# Can anybody here help with VPN configuration on a SonicWall TX-190?



## hbquikcomjamesl (Jul 1, 2015)

We have a SonicWall TX-190 that's been in service on our network for several years. In the past, we haven't needed the VPN functionality, but an increasing number of our employees now telecommute, and the lack of a VPN severely limits what they're able to do from home.

I've already viewed Andrew Crouthamel's tutorial, but it raises a number of questions, particularly because it assumes a new installation, rather than activation of the VPN feature on an existing installation. In particular, near the end of the tutorial, he mentions that the VPN doesn't like having both ends of the tunnel at "zero" networks (I had to view somebody else's tutorial on network setup in order to even understand what he was talking about), but doesn't say anything about how to remediate that on a SonicWall that's already in service.

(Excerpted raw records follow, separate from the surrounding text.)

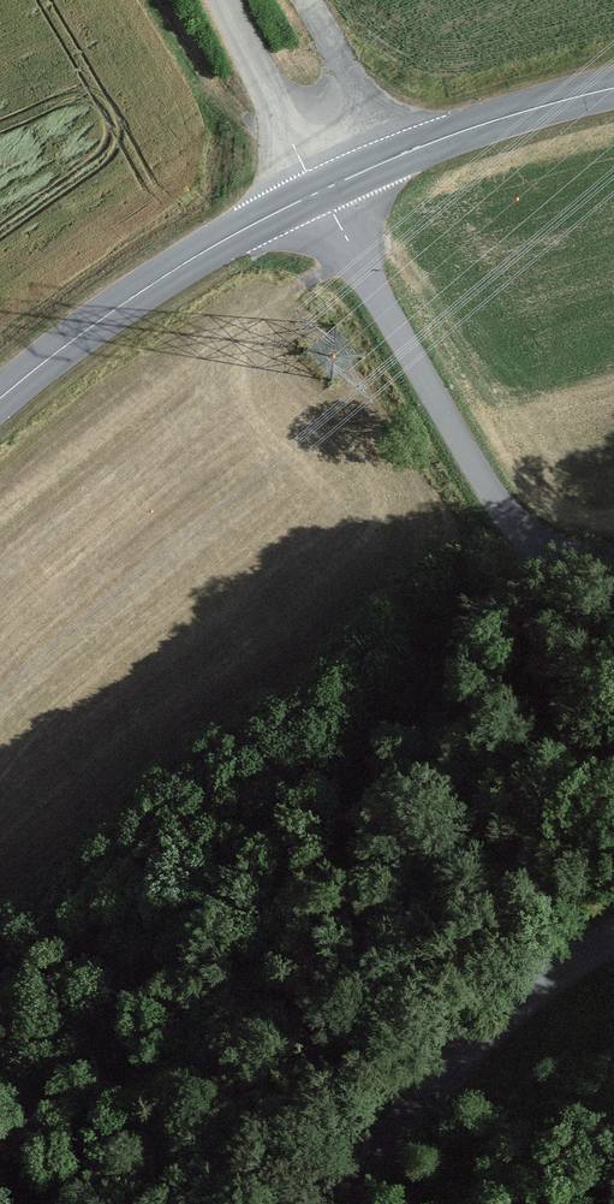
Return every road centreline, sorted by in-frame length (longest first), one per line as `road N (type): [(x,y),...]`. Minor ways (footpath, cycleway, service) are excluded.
road 1 (track): [(6,1203),(401,735),(535,542)]
road 2 (tertiary): [(613,561),(535,542),(486,488),(320,191)]
road 3 (tertiary): [(320,191),(177,266),(0,396)]
road 4 (tertiary): [(348,1203),(448,1076),(508,1020),(613,944)]
road 5 (tertiary): [(613,88),(490,122),(320,191)]
road 6 (track): [(320,191),(224,0)]

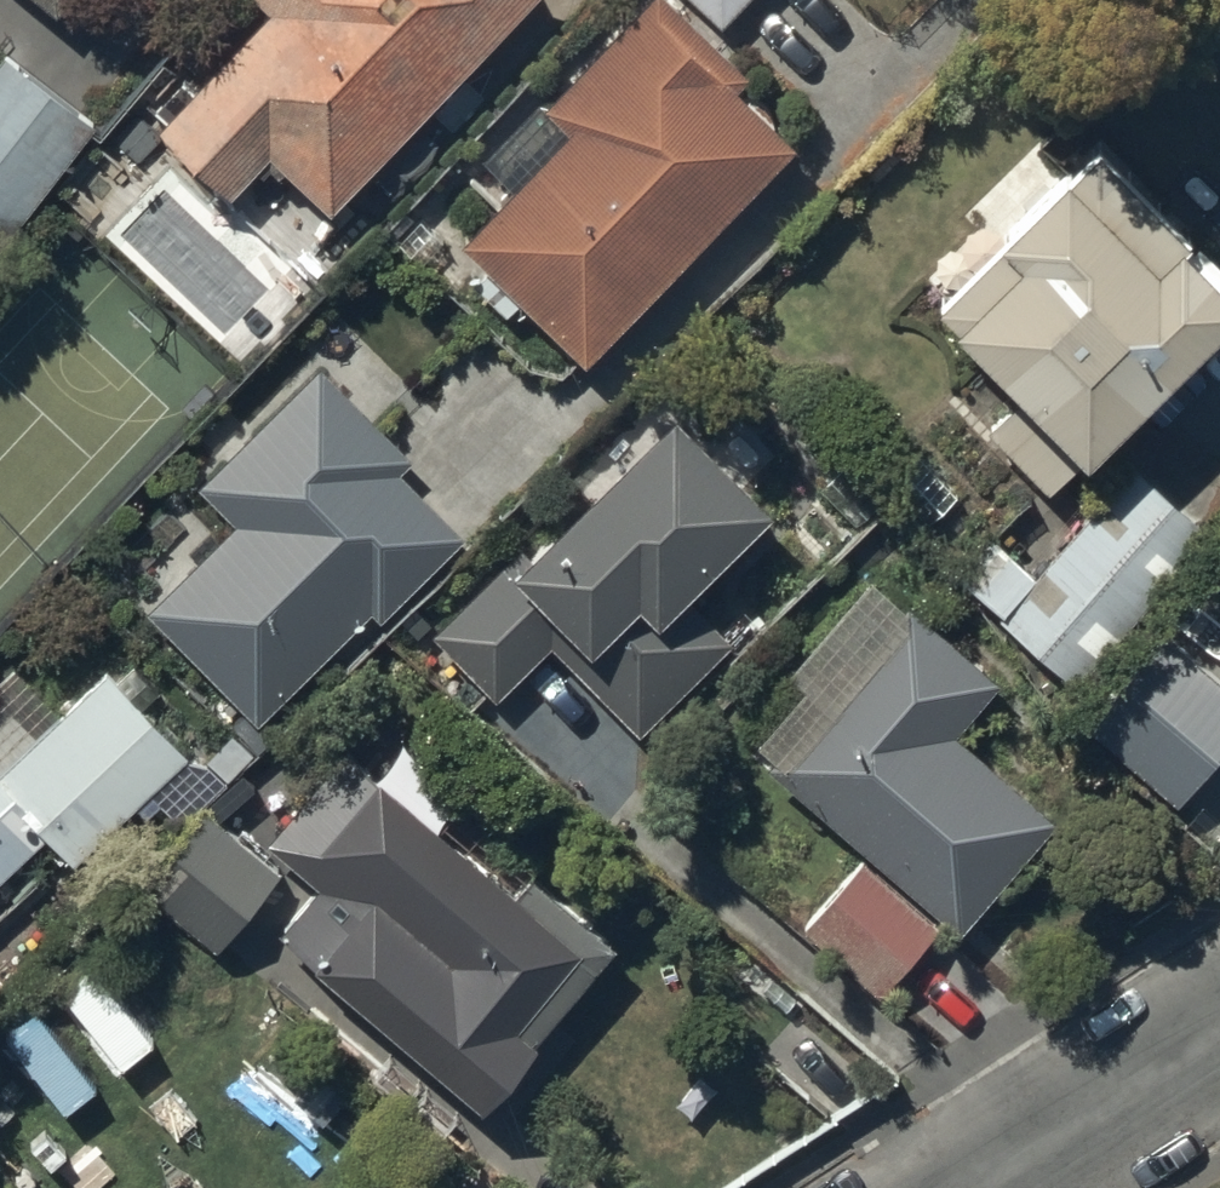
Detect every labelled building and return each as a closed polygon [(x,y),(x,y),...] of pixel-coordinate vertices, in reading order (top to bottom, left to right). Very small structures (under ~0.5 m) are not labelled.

I've asked Mr. Crouthamel for more information on that, but haven't heard back from him. Likewise, I've tried to connect with SonicWall's own forum, but have been unable to do so, so far.

Can somebody help? I'm just a simple AS/400 applications programmer, not a network engineer! :banghead:


----------



## hbquikcomjamesl (Jul 1, 2015)

Oops TZ-190!

And I meant to include a link to the tutorial I alluded to:


----------



## MitchConner (May 8, 2015)

Hi mate,

This should help you:

http://support.software.dell.com/kb/sw7507


----------